An in vitro analysis of the combination of hemophilia A and factor V(LEIDEN).

The classification of factor VIII deficiency, generally used based on plasma levels of factor VIII, consists of severe (<1% normal factor VIII activity), moderate (1% to 4% factor VIII activity), or mild (5% to 25% factor VIII activity). A recent communication described four individuals bearing identical factor VIII mutations. This resulted in a severe bleeding disorder in two patients who carried a normal factor V gene, whereas the two patients who did not display severe hemophilia were heterozygous for the factor V(LEIDEN) mutation, which leads to the substitution of Arg506 --> Gln mutation in the factor V molecule. Based on the factor VIII level measured using factor VIII-deficient plasma, these two patients were classified as mild/moderate hemophiliacs.

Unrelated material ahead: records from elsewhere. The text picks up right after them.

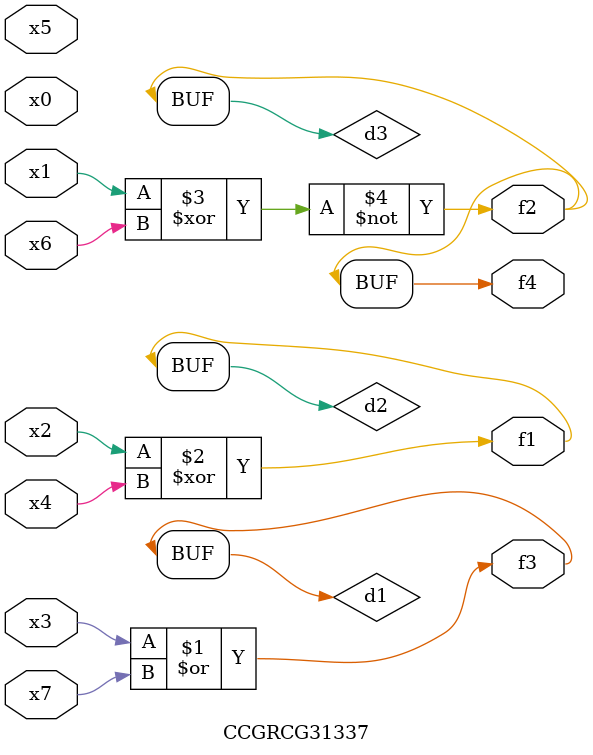
<source format=v>
module CCGRCG31337(
	input x0, x1, x2, x3, x4, x5, x6, x7,
	output f1, f2, f3, f4
);

	wire d1, d2, d3;

	or (d1, x3, x7);
	xor (d2, x2, x4);
	xnor (d3, x1, x6);
	assign f1 = d2;
	assign f2 = d3;
	assign f3 = d1;
	assign f4 = d3;
endmodule

</source>
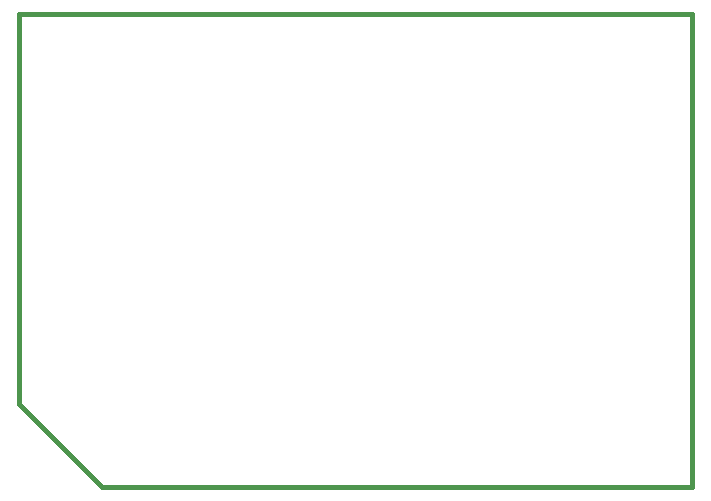
<source format=gko>
G04 start of page 4 for group 2 idx 6 *
G04 Title: roomunit-display, outline *
G04 Creator: pcb 1.99z *
G04 CreationDate: mån  6 apr 2015 22:03:21 UTC *
G04 For: jonatan *
G04 Format: Gerber/RS-274X *
G04 PCB-Dimensions (mil): 2362.20 1653.54 *
G04 PCB-Coordinate-Origin: lower left *
%MOIN*%
%FSLAX25Y25*%
%LNOUTLINE*%
%ADD26C,0.0150*%
G54D26*X3937Y33465D02*X31496Y5906D01*
X228346D01*
Y163386D01*
X3937D01*
Y33465D01*
M02*

</source>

We studied the condition of moderate to severe hemophilia A combined with the factor V(LEIDEN) mutation in vitro in a reconstituted model of the tissue factor pathway to thrombin. In the model, thrombin generation was initiated by relipidated tissue factor and factor VIIa in the presence of the coagulation factors X, IX, II, V, and VIII and the inhibitors tissue factor pathway inhibitor, antithrombin-III, and protein C. At 5 pmol/L initiating factor VIIa x tissue factor, a 10-fold higher peak level of thrombin formation (350 nmol/L), was observed in the system in the presence of plasma levels of factor VIII compared with reactions without factor VIII. Significant increase in thrombin formation was observed at factor VIII concentrations less than 42 pmol/L (approximately 6% of the normal factor VIII plasma concentration). In reactions without factor VIII, in which thrombin generation was downregulated by the addition of protein C and thrombomodulin, an increase of thrombin formation was observed with the factor V(LEIDEN) mutation. The level of increase in thrombin generation in the hemophilia A situation was found to be dependent on the factor V(LEIDEN) concentration. When the factor V(LEIDEN) concentration was varied from 50% to 150% of the normal plasma concentration, the increase in thrombin generation ranged from threefold to sevenfold. The data suggested that the analysis of the factor V genotype should be accompanied by a quantitative analysis of the plasma factor V(LEIDEN) level to understand the effect of factor V(LEIDEN) in hemophilia A patients. The presented data support the hypothesis that the factor V(LEIDEN) mutation can increase thrombin formation in severe hemophilia A.